Ethereum’s Big Backers Unleash Billions to Push Into Wall Street

In the grand banking hall of Cipriani 42nd Street in Manhattan last week, crypto advocates gathered beneath marble columns and chandeliers to declare the arrival of a new financial era — one that goes way beyond Bitcoin.

Just days earlier, Ether, the second-largest cryptocurrency in the world, had surged by about 75% since June to an almost all-time high. Now, inside the former Bowery Savings Bank building, digital-asset executives gathered for what felt like both a victory lap and a sales pitch. The campaign: to convince the financial community that Ether is not just another speculative coin, but the core of a future monetary system — and that corporate treasuries locking it away could accelerate that vision.

Tom Lee, the chairman of BitMine Immersion Technologies Inc., took the stage. His company — little known on Wall Street but now sitting on more than $6 billion in Ether — has made a simple bet: don’t just own Ethereum, build an enterprise around it. Lee’s pitch, homed in countless online videos to a retail following, is sweeping.

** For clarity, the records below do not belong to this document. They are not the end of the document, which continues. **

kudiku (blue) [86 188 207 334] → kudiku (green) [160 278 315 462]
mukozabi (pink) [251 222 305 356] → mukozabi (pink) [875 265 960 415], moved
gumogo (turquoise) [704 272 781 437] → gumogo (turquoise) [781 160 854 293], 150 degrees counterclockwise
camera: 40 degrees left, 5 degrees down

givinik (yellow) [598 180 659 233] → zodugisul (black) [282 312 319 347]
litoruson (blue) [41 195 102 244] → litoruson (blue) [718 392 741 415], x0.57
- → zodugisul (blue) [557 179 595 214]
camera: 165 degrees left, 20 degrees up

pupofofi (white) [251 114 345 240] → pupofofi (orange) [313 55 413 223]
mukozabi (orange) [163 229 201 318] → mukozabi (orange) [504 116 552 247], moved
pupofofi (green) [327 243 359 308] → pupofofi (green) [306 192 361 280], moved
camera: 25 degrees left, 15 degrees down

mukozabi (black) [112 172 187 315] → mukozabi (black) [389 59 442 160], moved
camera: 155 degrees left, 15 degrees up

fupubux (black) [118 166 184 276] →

“Ethereum is where Wall Street and AI will converge,” he said.

It’s a bold claim for a network that still sees most of its activity tied to trading tokens between crypto users. But to Lee, the underlying logic is clear: Ethereum, unlike Bitcoin, isn’t just money. It’s a programmable ledger where software programs called “smart contracts” can run automatically: processing trades, paying interest or managing loans without a bank in the middle.

People use it to swap cryptocurrencies, move stablecoins or take out crypto-backed loans — and each time, they pay a fee in Ether. The more businesses and projects that rely on its rails, the more demand there is for the token. If corporate treasuries quietly accumulating Ether are right, they’ll not only profit from its price rising, but from having called the architecture of tomorrow’s financial system before it was built.